* _EXERCISE INSTRUCTIONS_: Your reply should contain the whole listing below, repeated exactly, and no images.

* _GIVEN MATERIAL_:
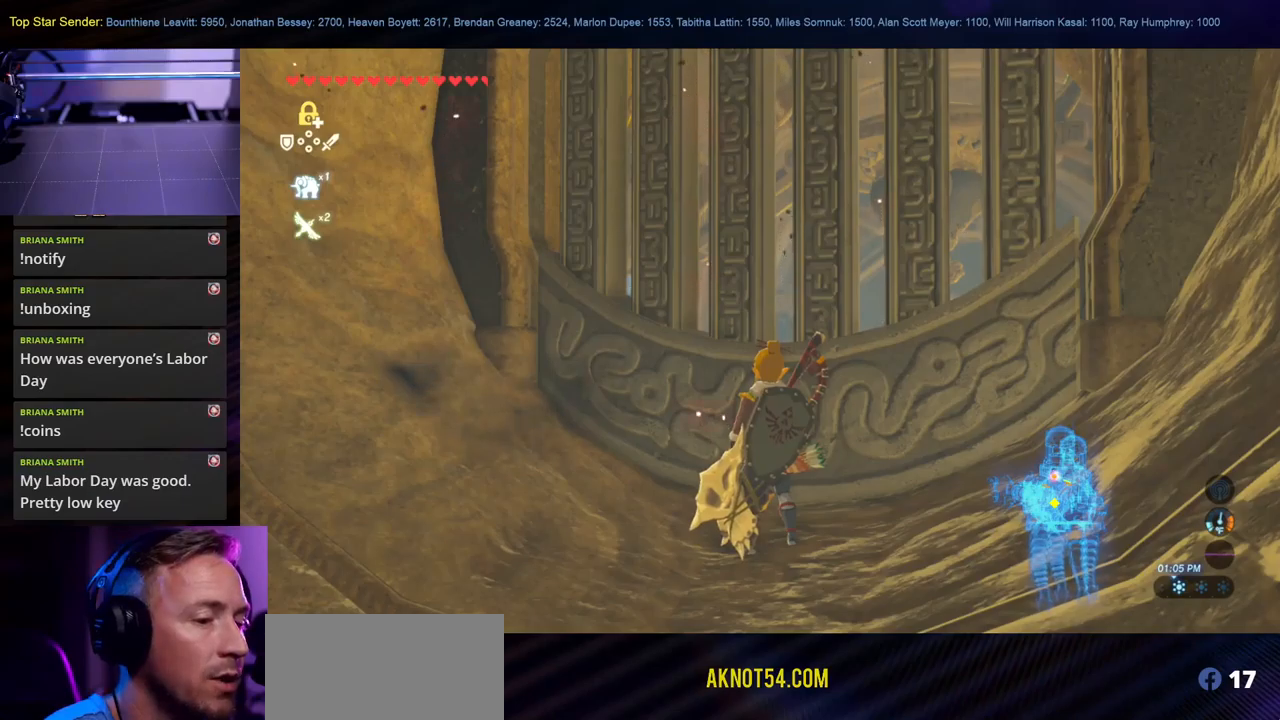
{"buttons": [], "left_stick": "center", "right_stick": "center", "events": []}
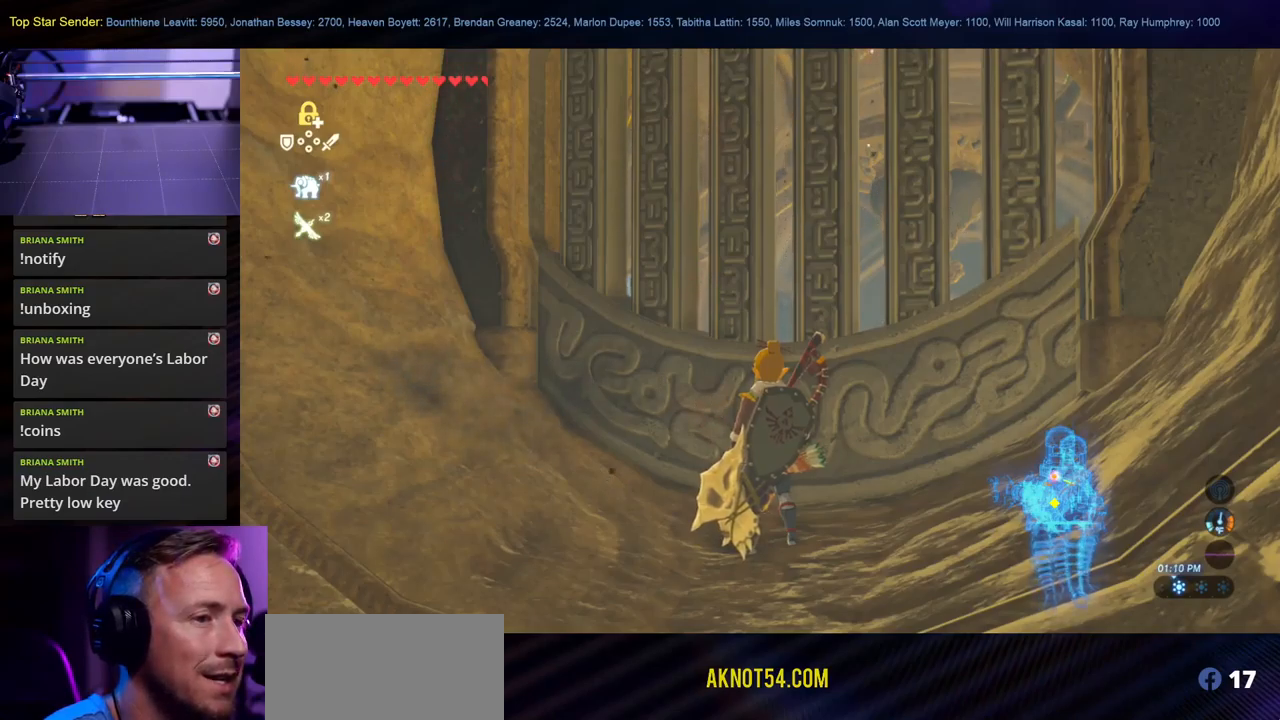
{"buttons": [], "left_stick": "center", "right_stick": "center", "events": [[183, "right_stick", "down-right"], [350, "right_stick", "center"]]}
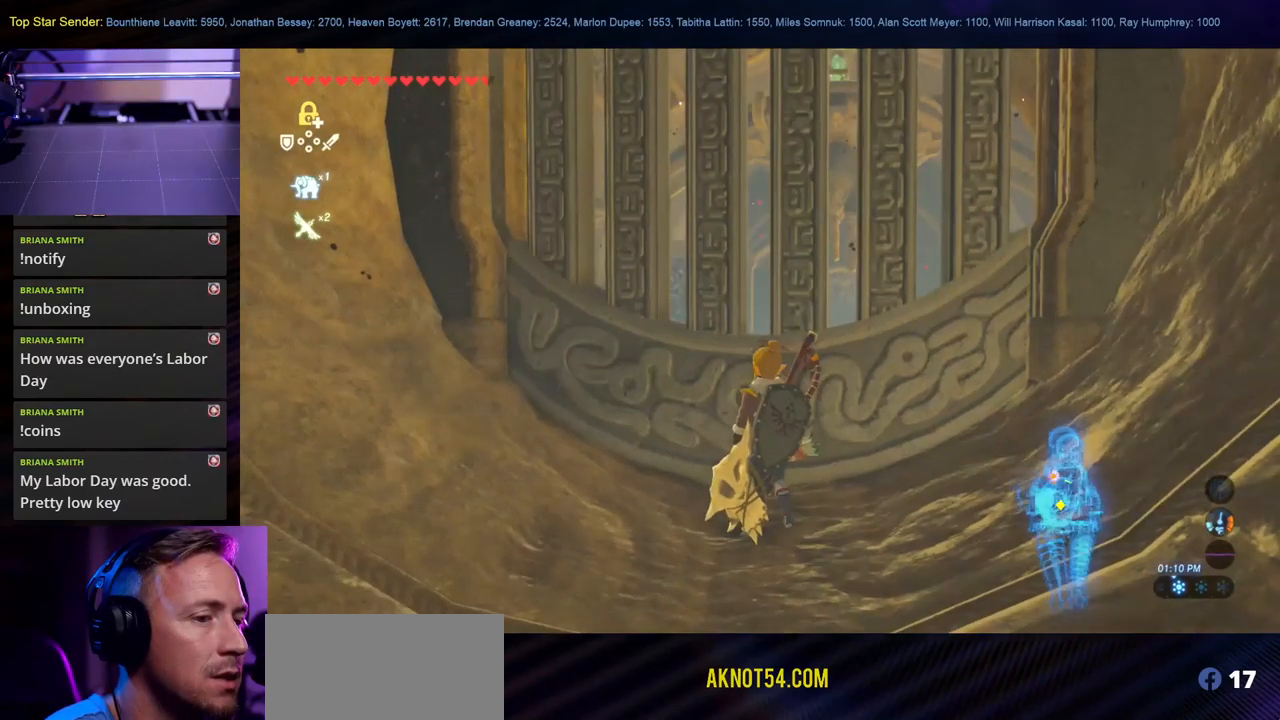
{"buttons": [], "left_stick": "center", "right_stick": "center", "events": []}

* _RESPONSE TO THE TASK_:
{"buttons": [], "left_stick": "center", "right_stick": "center", "events": []}
{"buttons": [], "left_stick": "center", "right_stick": "center", "events": [[183, "right_stick", "down-right"], [350, "right_stick", "center"]]}
{"buttons": [], "left_stick": "center", "right_stick": "center", "events": []}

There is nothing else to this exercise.